UConn Beats Duke on the Road

No. 3 Connecticut traveled to Cameron Indoor Stadium and made itself right at home inside No. 5 Duke's famously noisy arena.

Again.

UConn, the last visiting team to win at Cameron, snapped the Blue Devils' 34-game home winning streak with a 61-45 victory Monday night, forcing Duke to miss 19 consecutive shots during one stretch.

The Huskies made the Blue Devils look panicked and uncomfortable while holding them to a season-low 24.6 percent shooting and keeping them without a basket for roughly 12 minutes en route to their 10th straight win.

Bria Hartley scored 15 points and Caroline Doty added 11 points for the Huskies (20-2), who shot 45 percent and overcame 21 turnovers by forcing 15 from Duke.

"This particular group, I'm surprised, but we're a really good defensive team. ... It's difficult for teams to get comfortable against us, because you might have a different kid guarding you every time down the floor," UConn coach Geno Auriemma said. "But the effort was unbelievable. We kind of pride ourselves on that. We think we're the best defensive team in the country, and kids buy into that. And they're not an easy team to defend."

Maybe not, but at times UConn sure made it look that way.

Chelsea Gray scored 13 points for the Blue Devils (17-3), who had won 11 straight overall. It was their first setback at Cameron since UConn visited two years ago and handed them an 81-48 loss.

Elizabeth Williams added 10 points on 3-of-15 shooting for Duke, and her layup with just under 18 minutes left was the Blue Devils' last basket until Haley Peters hit a 3-pointer with fewer than 6 minutes remaining.

Duke finished with only eight assists on its 17 baskets after its offense too often disintegrated into one-on-one battles and not enough passing against an aggressive UConn defense that Auriemma said was determined to take away the lane and turn the Blue Devils into a jump-shooting team.

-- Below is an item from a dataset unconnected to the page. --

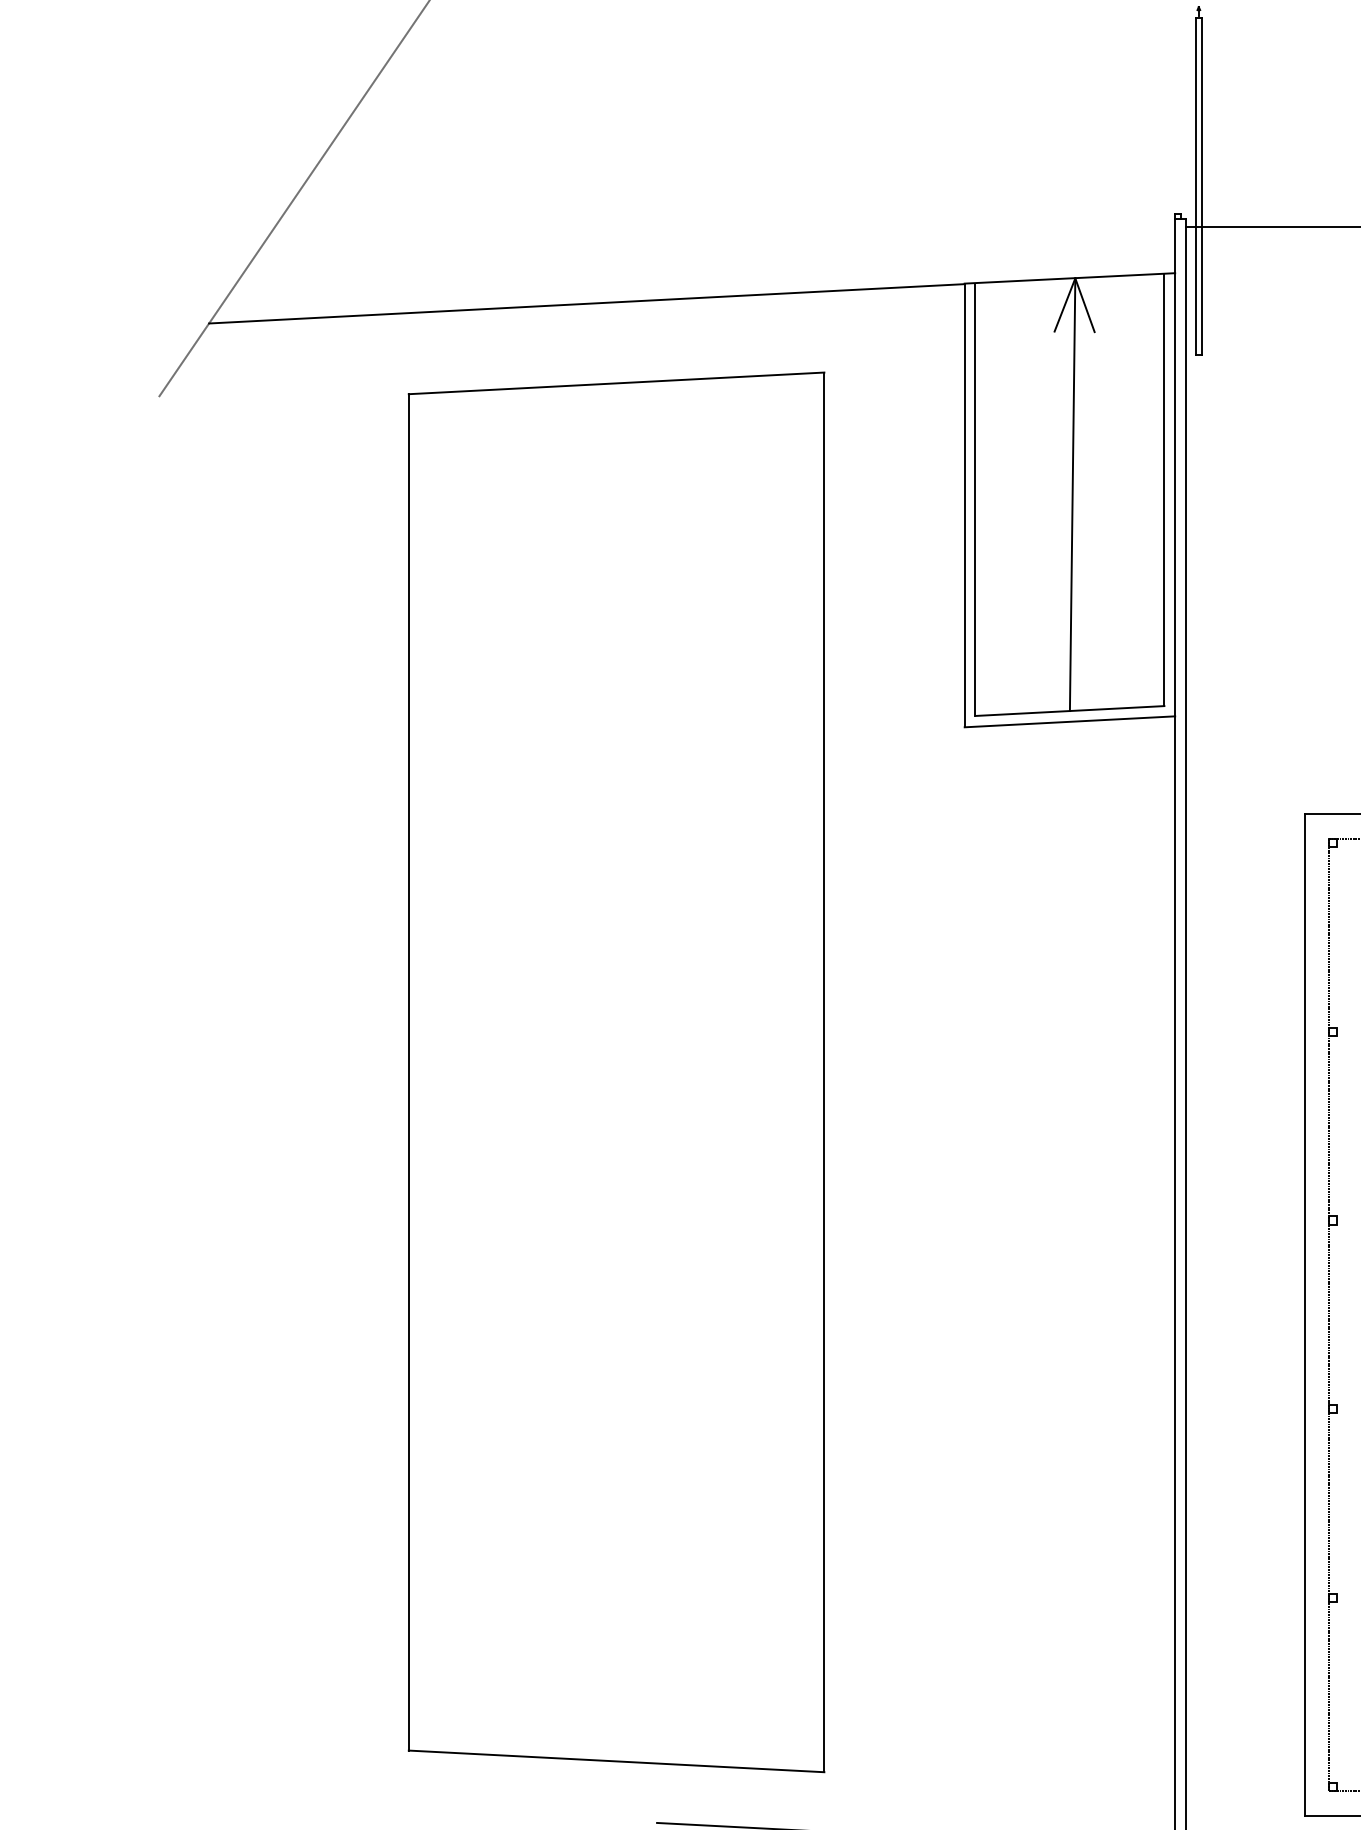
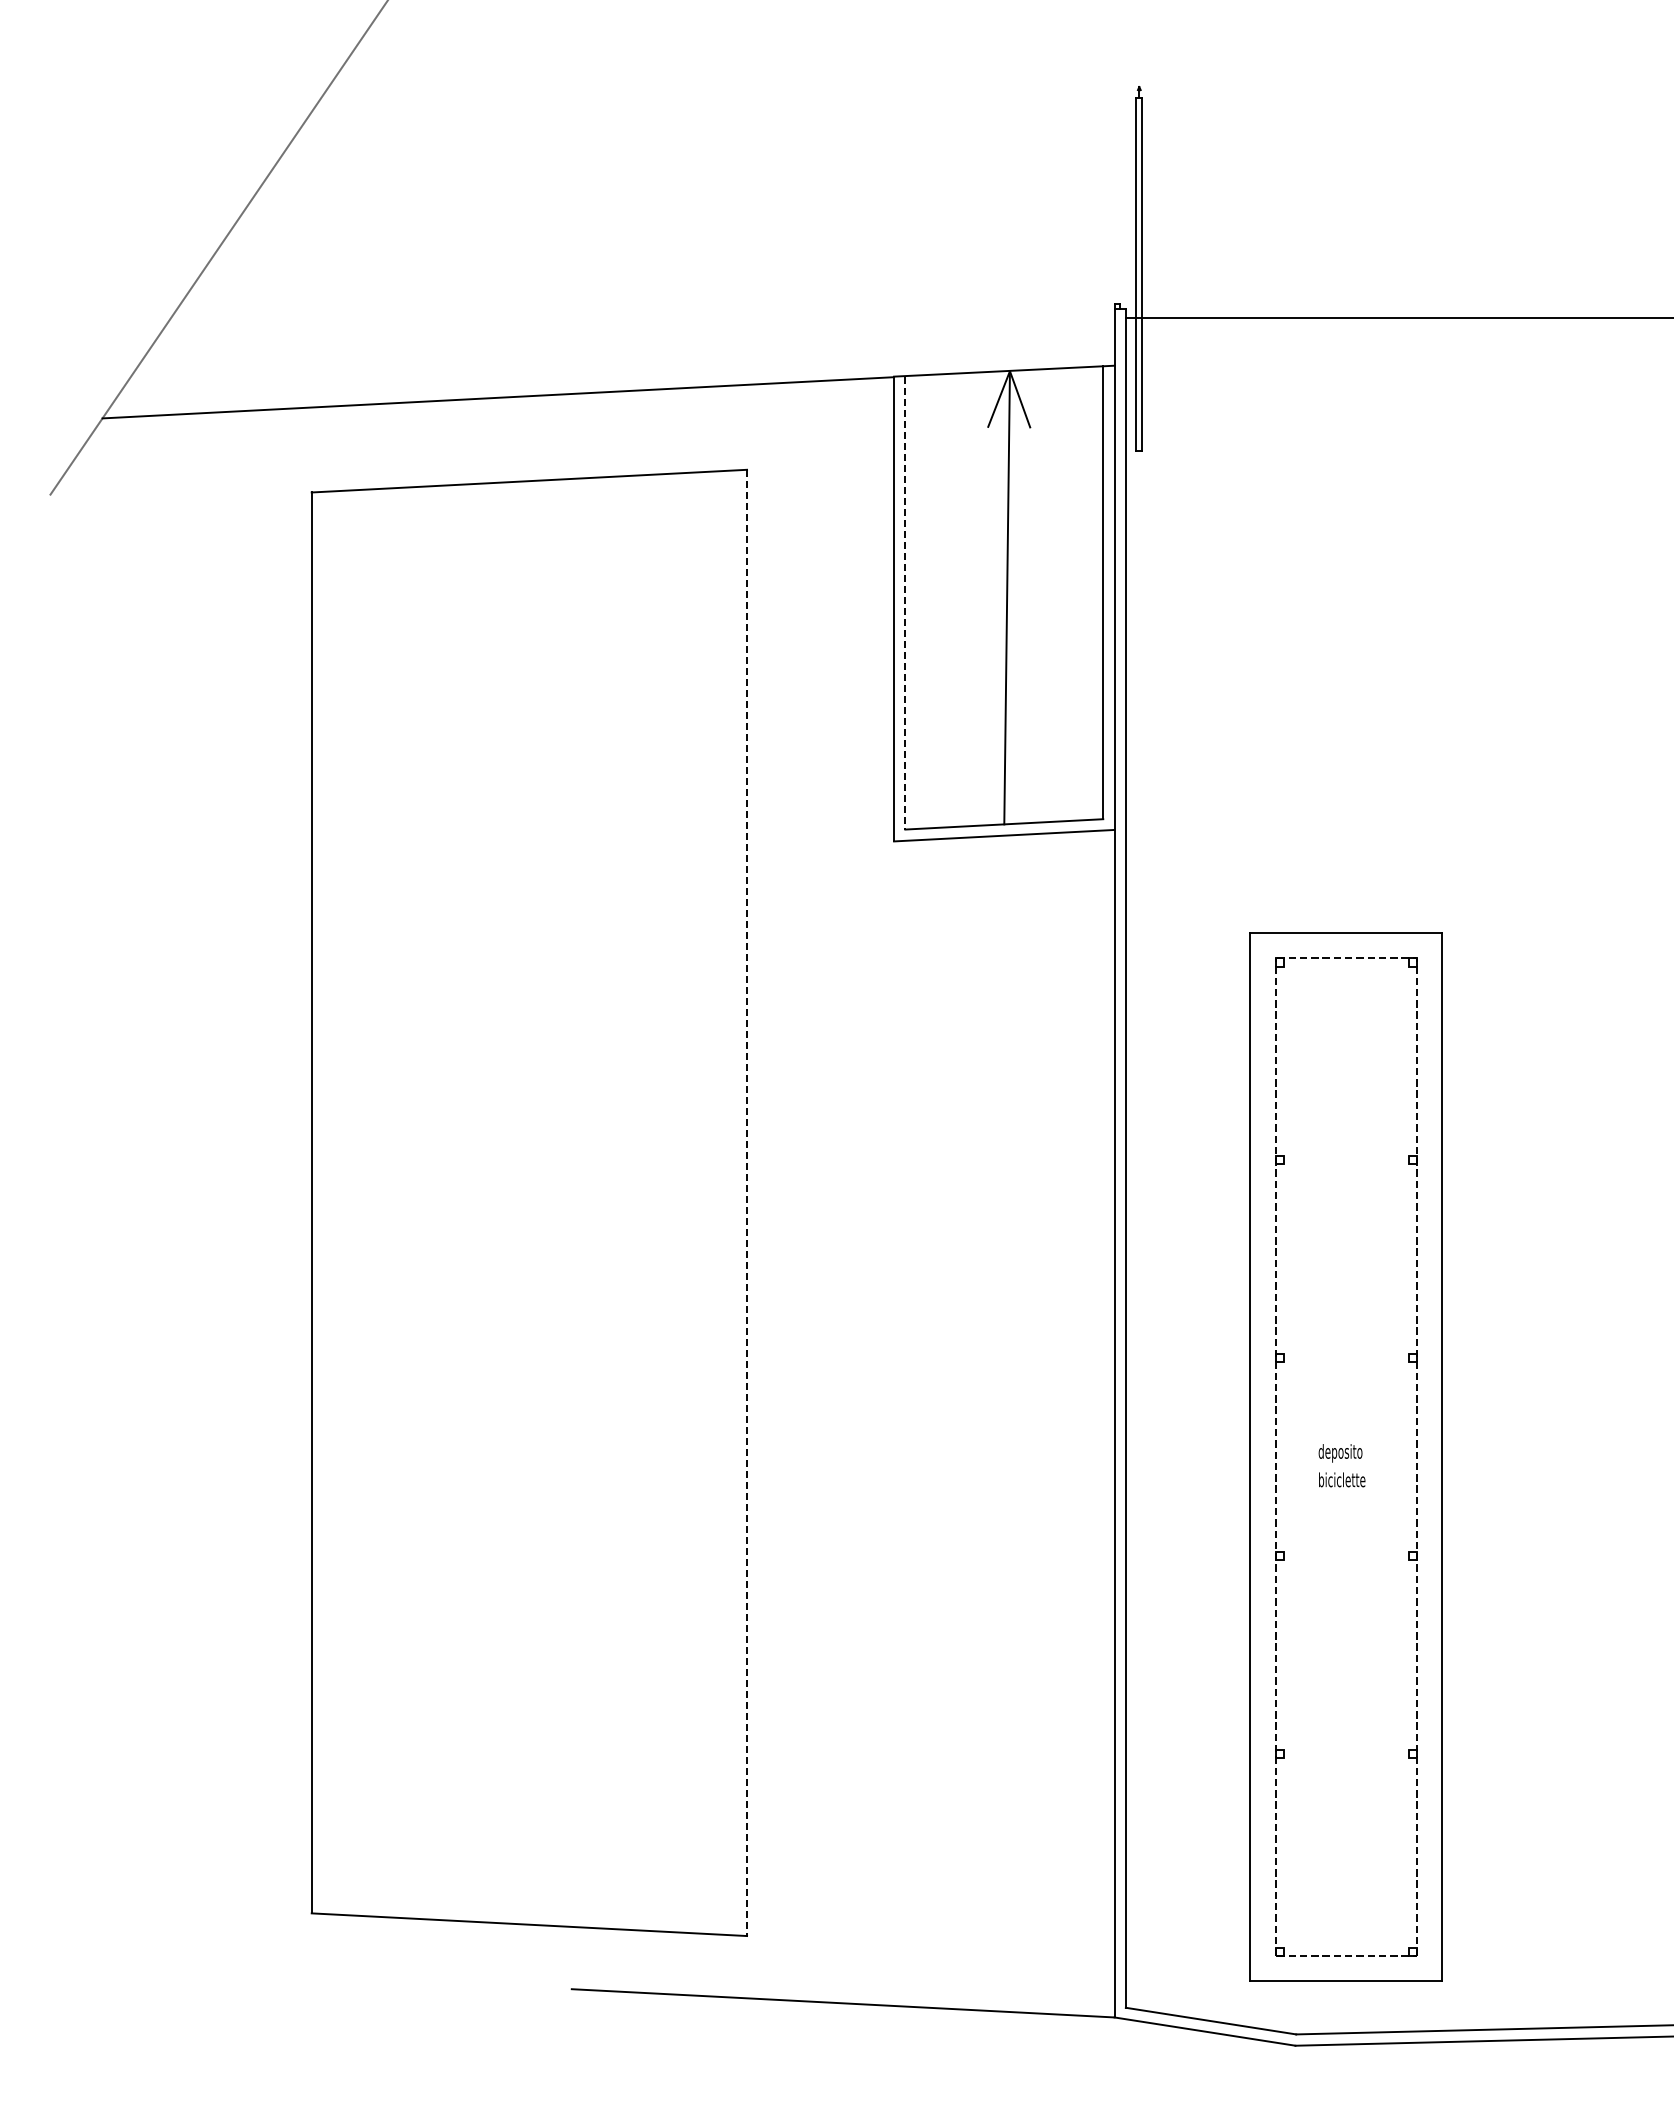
line: (975, 500) -> (905, 603), solid -> dashed
line: (824, 1072) -> (747, 1203), solid -> dashed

"It's a great lesson for our team. A great lesson on what not to do offensively, and how not to, I guess, rush yourself and do some things that we" shouldn't do, coach Joanne P. McCallie said.

Duke trailed by 14 late in the first half before putting together a 12-3 run that bridged the break. The Blue Devils forced five turnovers in the first six minutes of the half, and Williams helped Duke close to 34-29 with a free throw with 17:19 left.

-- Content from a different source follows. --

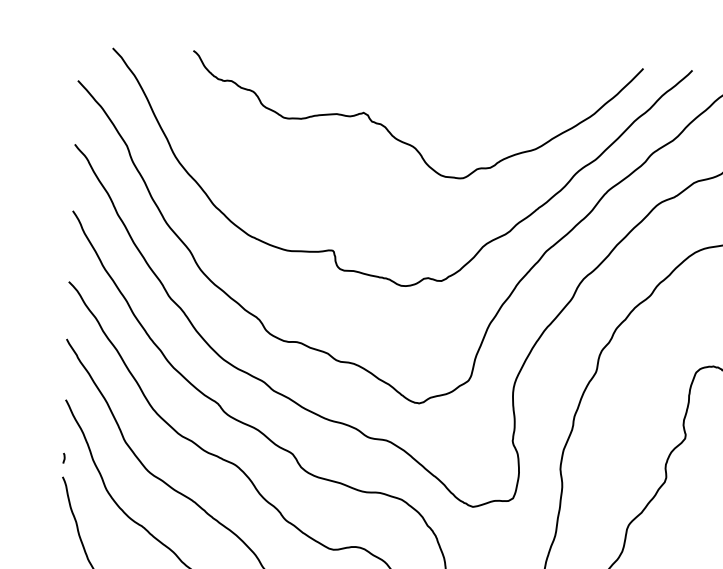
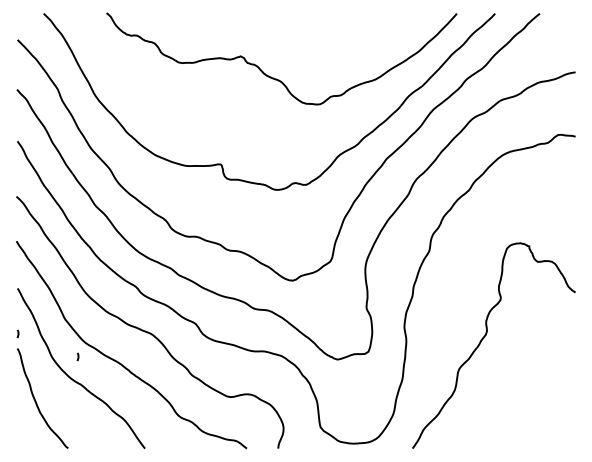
curve: (139, 490) -> (77, 356), added

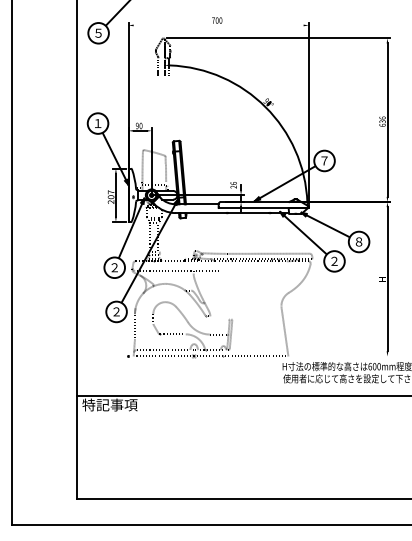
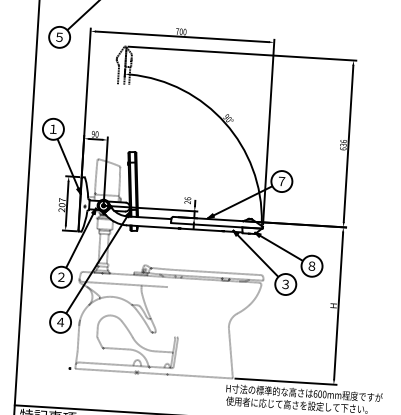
line: (218, 25) -> (182, 36), added
text: (334, 261) -> (285, 284), ２ -> ３
text: (116, 311) -> (60, 321), ２ -> ４
line: (340, 356) -> (285, 381), added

That's when UConn took over and began stretching its lead with 3-pointers. The Huskies hit four — two by Kaleena Mosqueda-Lewis — in a 9-minute stretch before Tiffany Hayes added a bucket in the lane, pushing it to 50-33 with just over 7 minutes left, and Duke didn't get closer than 12 the rest of the way.

"They did a good job of clogging the lane a little bit, and sometimes we would take too many dribbles," Gray said.

Stefanie Dolson added 10 points and Kiah Stokes had 11 of her 12 rebounds on the defensive end for UConn.

The Huskies entered with the nation's toughest defense by shooting percentage, holding opponents to 30 percent. They forced the Blue Devils into their worst shooting night by far — their previous low was 32 percent in a loss to Notre Dame.

"That's how you want to play on the road," Hartley said.

The Huskies have dominated this series lately, winning five straight and routing Duke twice last season — including a 36-point loss that ended the Blue Devils' unbeaten start to 2010-11 and a 35-point romp in the NCAA tournament with a Final Four berth on the line.